Tokoh komunis Indonesia ini sudah di SKAK MAT!
Mereka dikenal sebagai petinggi atau
tokoh Partai Komunis Indonesia. Sejarah mencatat nama mereka dengan
tinta hitam karena berbeda ideologi dengan pemerintah yang sah.
Dua kali pemberontakan komunis berakhir
dengan kegagalan. Tahun 1948 di Madiun pemberontakan komunis langsung
dihancurkan pasukan gabungan tentara Soekarno. Percobaan pemberontakan
tahun 1965 pun kembali menemui kegagalan. Kali ini bahkan lebih tragis,
jutaan kader dan anggota PKI ditumpas habis Jenderal Soeharto.

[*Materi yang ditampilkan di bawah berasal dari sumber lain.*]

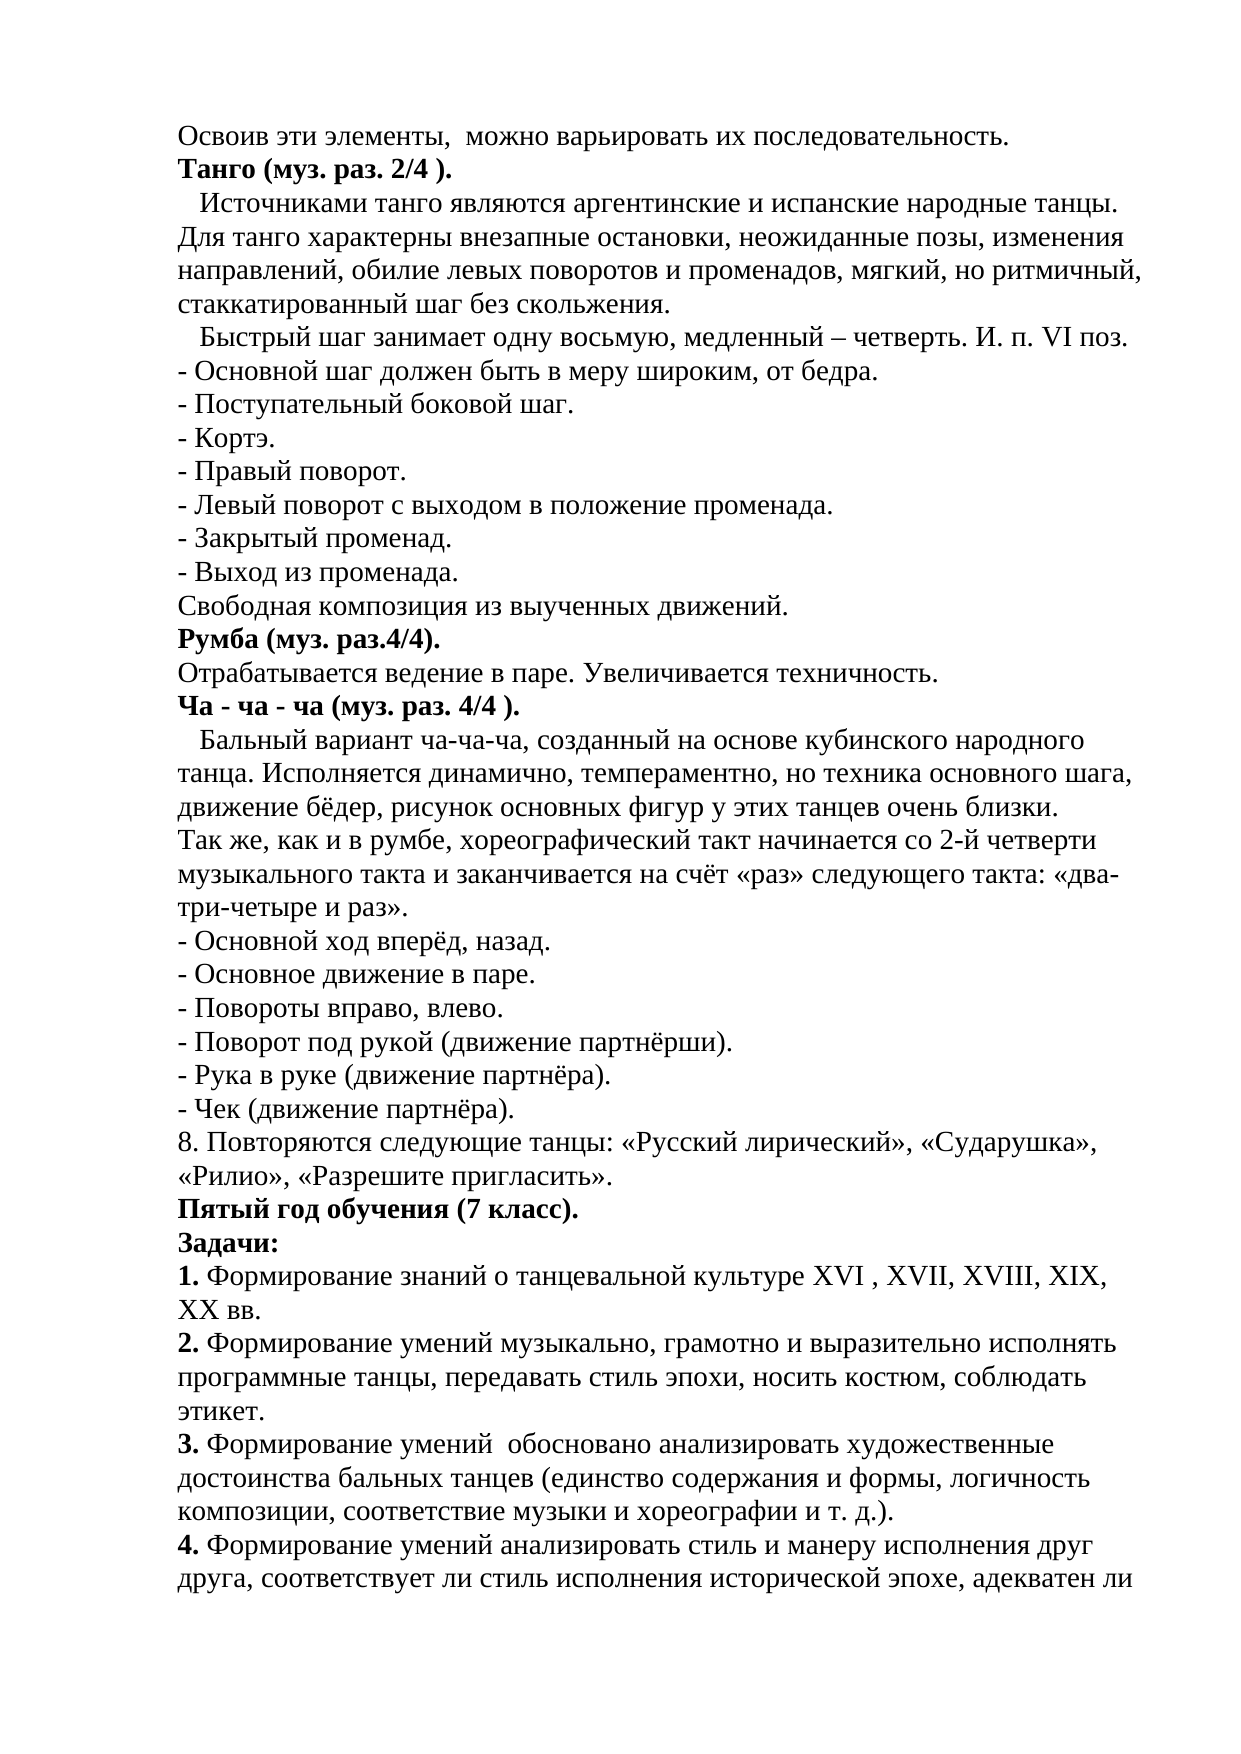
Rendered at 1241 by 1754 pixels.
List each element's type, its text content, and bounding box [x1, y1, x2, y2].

text Свободная композиция из выученных движений. [177, 588, 1152, 621]
text Быстрый шаг занимает одну восьмую, медленный – четверть. И. п. VI поз. [177, 319, 1152, 353]
text Ча - ча - ча (муз. раз. 4/4 ). [177, 688, 1152, 722]
text - Основной ход вперёд, назад. [177, 923, 1152, 957]
text - Поворот под рукой (движение партнёрши). [177, 1024, 1152, 1057]
text - Правый поворот. [177, 453, 1152, 487]
text - Основное движение в паре. [177, 957, 1152, 990]
text - Левый поворот с выходом в положение променада. [177, 487, 1152, 521]
text Освоив эти элементы, можно варьировать их последовательность. [177, 118, 1152, 152]
text 1. Формирование знаний о танцевальной культуре XVI , XVII, XVIII, XIX, XX вв. [177, 1258, 1152, 1326]
text - Закрытый променад. [177, 521, 1152, 554]
text 2. Формирование умений музыкально, грамотно и выразительно исполнять программные танцы, передавать стиль эпохи, носить костюм, соблюдать этикет. [177, 1326, 1152, 1426]
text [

Maka nasib para petinggi partai merah ini
pun hampir selalu bernasib tragis. Semuanya meregang nyawa ditembus
peluru. Beberapa tak diketahui kuburnya.
Tak ada penghormatan untuk jenazah
mereka, karena dieksekusi sebagai pemberontak. Pemerintah yang menang
menembak mereka sebagai orang taklukan yang kalah.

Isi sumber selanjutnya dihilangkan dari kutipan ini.